The busyness of our move and the temporary living apart of me and E led us to recognize that we couldn't give Indy the time he needed in the interim, so this fall, we sought out a Bay Area dog trainer who focused on aggressive dogs. Indiana lived with this trainer for a month. When he came home to E at Thanksgiving, E had the fence already built in the back yard and had a warm lap waiting for him. The dog that came back to our family was still Indiana, with all of his noble love and loyalty to us, and his desire to crawl into our laps even though he's so big, but without the aggression towards other dogs that made both his and our lives harder. Our rental house has a dog park a few blocks away. In our old life, a trip to the dog park was an impossibility. Now, it's a joy.

There are many parts of this move that told the both of us, even though it would be very hard, it was the right thing, but this better life for a creature that we have loved but imperfectly served since the beginning of his time with us seals the deal. We're home.


Sunday, October 12, 2014

The Reason

It's been quiet here on A Thinking Stomach, and there's a reason for it:

This summer, we learned that E may win a great job; in September, he won it; last week, he moved north to start it.

Ever since the possibility of the move came up I was certain it would happen, so I stopped planning for a fall or winter garden, and started planning on shutting things down. Every step outside to work in the yard now is an effort to clean up, clear out, erase. I'll be here in Southern California for two more months, shutting the ranchito down and selling it, cleaning up our rental property and selling that, closing up my chapter at my school, and in general, transitioning. It's a lot. But, I am enough. 

I'm not ready to write about what the ranchito has taught me in our years here, or to reflect on two decades at my school, but I did want to give you a glimpse of what's going on so you know the reason for the silence. 
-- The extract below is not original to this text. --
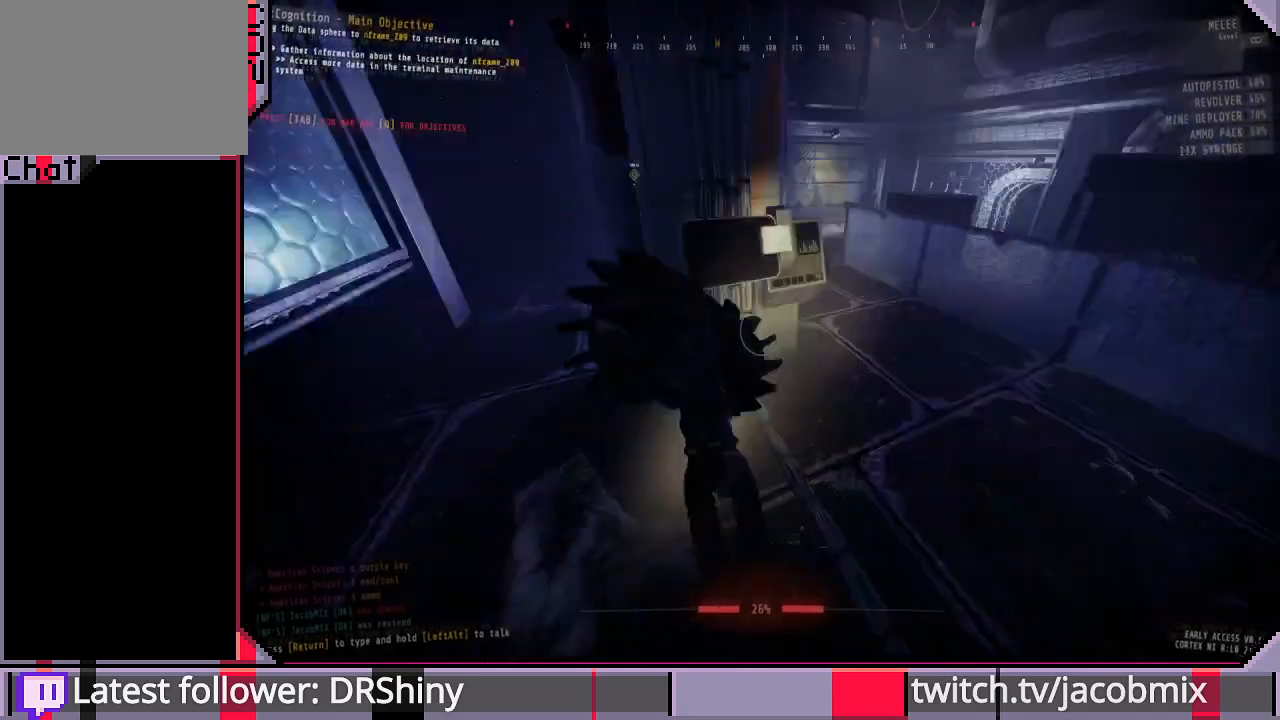
{"keys": ["w"], "mouse": ["left"], "events": [[100, "w", "down"], [300, "w", "up"], [433, "d", "up"], [467, "w", "down"]]}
It's not an unhappy silence—I'm so excited for the new possibilities the Bay Area will provide the two of us, the new growing climate to learn, the new places to explore—and it's only a temporary silence. A Thinking Stomach is not a place, but a part of me, and it goes where I go. 

This morning, a quiet fog settled over the garden and the canyon. I worked cleaning out a vegetable bed, and dug up the ginger that had grown from the single piece I planted this spring. After pulling it up and handling it's pearly newest shoots, my fingers smelled like candy. This life, even in the midst of change and anxiety, sleeplessness and hard, hard work, is sweet.